WHAT TO PRODUCE ▸ Set down each of the records below exactly as it reads. No pictures go into the copy.

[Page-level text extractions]

------------

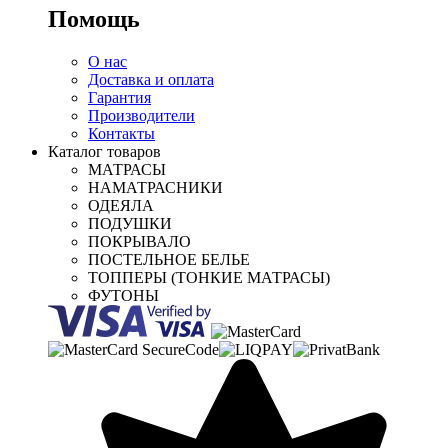
Помощь
О нас
Доставка и оплата
Гарантия
Производители
Контакты
Каталог товаров
МАТРАСЫ
НАМАТРАСНИКИ
ОДЕЯЛА
ПОДУШКИ
ПОКРЫВАЛО
ПОСТЕЛЬНОЕ БЕЛЬЕ
ТОППЕРЫ (ТОНКИЕ МАТРАСЫ)
ФУТОНЫ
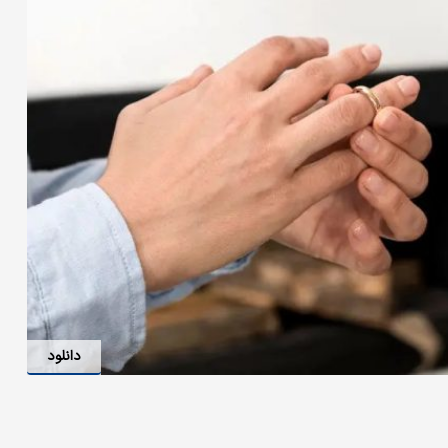
دانلود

------------

ANSWER TO THE EXERCISE ▸
Помощь
О нас
Доставка и оплата
Гарантия
Производители
Контакты
Каталог товаров
МАТРАСЫ
НАМАТРАСНИКИ
ОДЕЯЛА
ПОДУШКИ
ПОКРЫВАЛО
ПОСТЕЛЬНОЕ БЕЛЬЕ
ТОППЕРЫ (ТОНКИЕ МАТРАСЫ)
ФУТОНЫ
دانلود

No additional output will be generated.